Lors de l'ascension, il fallait chercher passage de voussure en trumeau, détecter dans la pénombre les lignes de force de l'église (arcs-boutants et contreforts) comme on cherche les lignes de faiblesses (fissures et failles) sur une paroi de granit. Une fois parvenus sous les coursives, nous explorions les charpentes, ces nefs à l'envers qui ressemblent à des bateaux, retournés sur un dernier rivage. Nous longions des corniches pareilles à des zincs où s'accoudaient des gargouilles. Nous avons même vécu là-haut, des jours entiers, dormi sous les toitures, dîné dans des nefs, trinqué dans les clochetons et il fallait dégriser avant de regagner le troittoir. Certaines fois, juste avant l'aurore, nous avons gravi les tours d'où la ville se dévoile, tapie au pied du bâtiment. Sur la flèche de Notre-Dame, nous avons surplombé Paris éclairé, vide d'âmes. Paris sans Parisii. Nous avons embrassé l'extrême pointe de certaines flèches, jsute au pied de la croix. Sous l'action du vent, une légère oscillation de l'ensemble donnait l'impression que l'horizon tanguait.

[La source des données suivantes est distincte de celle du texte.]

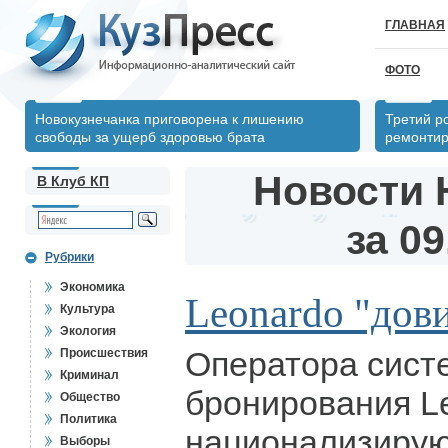
ГЛАВНАЯ
ФОТО
Новокузнечанка приговорена к лишению
Третий р
свободы за ущерб здоровью брата
ремонтир
Новости 
В Клуб КП
за 09
Рубрики
Экономика
Leonardo "дов
Культура
Экология
Оператора сист
Происшествия
Криминал
бронирования L
Общество
Политика
национализирую
Выборы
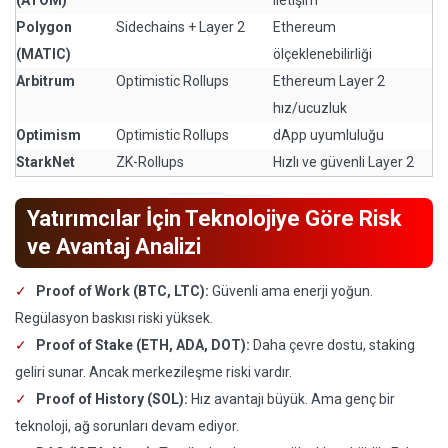
(ATOM)
iletişim
Polygon
Sidechains + Layer 2
Ethereum
(MATIC)
ölçeklenebilirliği
Arbitrum
Optimistic Rollups
Ethereum Layer 2
hız/ucuzluk
Optimism
Optimistic Rollups
dApp uyumluluğu
StarkNet
ZK-Rollups
Hızlı ve güvenli Layer 2
Yatırımcılar İçin Teknolojiye Göre Risk
ve Avantaj Analizi
Proof of Work (BTC, LTC):
Güvenli ama enerji yoğun.
Regülasyon baskısı riski yüksek.
Proof of Stake (ETH, ADA, DOT):
Daha çevre dostu, staking
geliri sunar. Ancak merkezileşme riski vardır.
Proof of History (SOL):
Hız avantajı büyük. Ama genç bir
teknoloji, ağ sorunları devam ediyor.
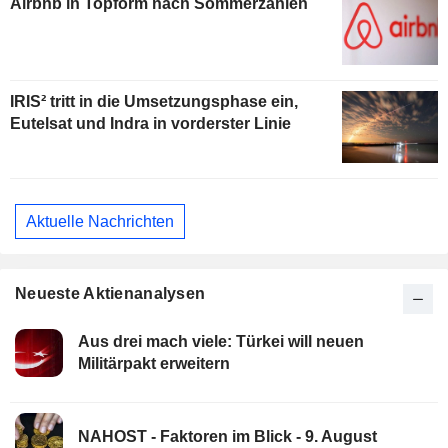
Airbnb in Topform nach Sommerzahlen
IRIS² tritt in die Umsetzungsphase ein,
Eutelsat und Indra in vorderster Linie
Aktuelle Nachrichten
Neueste Aktienanalysen
Aus drei mach viele: Türkei will neuen
Militärpakt erweitern
NAHOST - Faktoren im Blick - 9. August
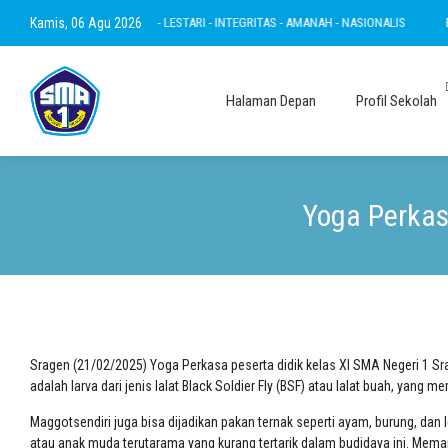
KWA - RAMAH - INOVATIF - LESTARI - INTEGRITAS - AMANAH - NASIONALIS
Kamis, 06 Agu 2026
BERTA
Halaman Depan
Profil Sekolah
Yoga Perkas
Sragen (21/02/2025) Yoga Perkasa peserta didik kelas XI SMA Negeri 1 S
adalah larva dari jenis lalat Black Soldier Fly (BSF) atau lalat buah, yan
Maggotsendiri juga bisa dijadikan pakan ternak seperti ayam, burung, dan 
atau anak muda terutarama yang kurang tertarik dalam budidaya ini. Meman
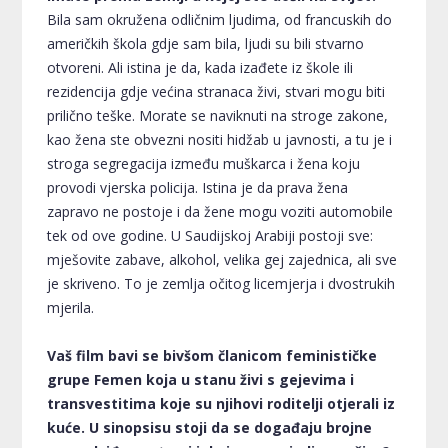
Bila sam okružena odličnim ljudima, od francuskih do
američkih škola gdje sam bila, ljudi su bili stvarno
otvoreni. Ali istina je da, kada izađete iz škole ili
rezidencija gdje većina stranaca živi, stvari mogu biti
prilično teške. Morate se naviknuti na stroge zakone,
kao žena ste obvezni nositi hidžab u javnosti, a tu je i
stroga segregacija između muškarca i žena koju
provodi vjerska policija. Istina je da prava žena
zapravo ne postoje i da žene mogu voziti automobile
tek od ove godine. U Saudijskoj Arabiji postoji sve:
mješovite zabave, alkohol, velika gej zajednica, ali sve
je skriveno. To je zemlja očitog licemjerja i dvostrukih
mjerila.
Vaš film bavi se bivšom članicom feminističke
grupe Femen koja u stanu živi s gejevima i
transvestitima koje su njihovi roditelji otjerali iz
kuće. U sinopsisu stoji da se događaju brojne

Les aiguilles rocheuses (celles de Rebuffat) procèdent du combat entre la poussée tectonique et la volonté du ciel d'empêcher la terre de se jucher à lui. Mais les antennes des cathédrales, elles, sont l'oeuvre de la foi des hommes. Ou de leur vanité. Ou peut-être des deux puisque la foi, c'est la vanité de croire qu'on est la créature d'un dieu. C'est lorsqu'on arrive au sommet d'une flèche qu'on ressent la tension architectonique de la cathédrale. Une église gothique est un accélerateur d'énergie : chaque contrefort de soutien exerce une pression sur les pans de murs, le biseau des paliers. Chaque niveau s'élève en appentis, telles les marches d'un escalier. Plus les murs prennent de la hauteur, plus ils s'écartent les uns des autres : ils voudraient basculer en arrière commes les quartiers d'une orange ouvert mais les arc-boutants corrigent l'accrétion en les repoussant l'un vers l'autre. Les forces ainsi contrariées sont détournées vers le haut et fusent par les veines de l'édifice (colonnes et voussures) pour se rejoindre au sommet de l'oeuvre, jaillissant à la croisée des transepts dans le giclement de la flèche. Une flèche est un geyser se sève minérale. Les moellons de l'édifice entier, parcourus par les flux montants, sonnent comme le cristal si on les frappe de l'ongle ils sont aussi tendus que les cordes d'une harpe.

Une cathédrale est un instrument de musique. Mais aussi une arme de jet, un arc qui bande sa flèche vers le ciel. C'est parce que l'on n'a pas encore trouvé la cible que les flèches gothiques ne sont toujours pas parties. [...]

Petit traité sur l'immensité du monde, Sylvain Tesson, Pocket, 167 pages.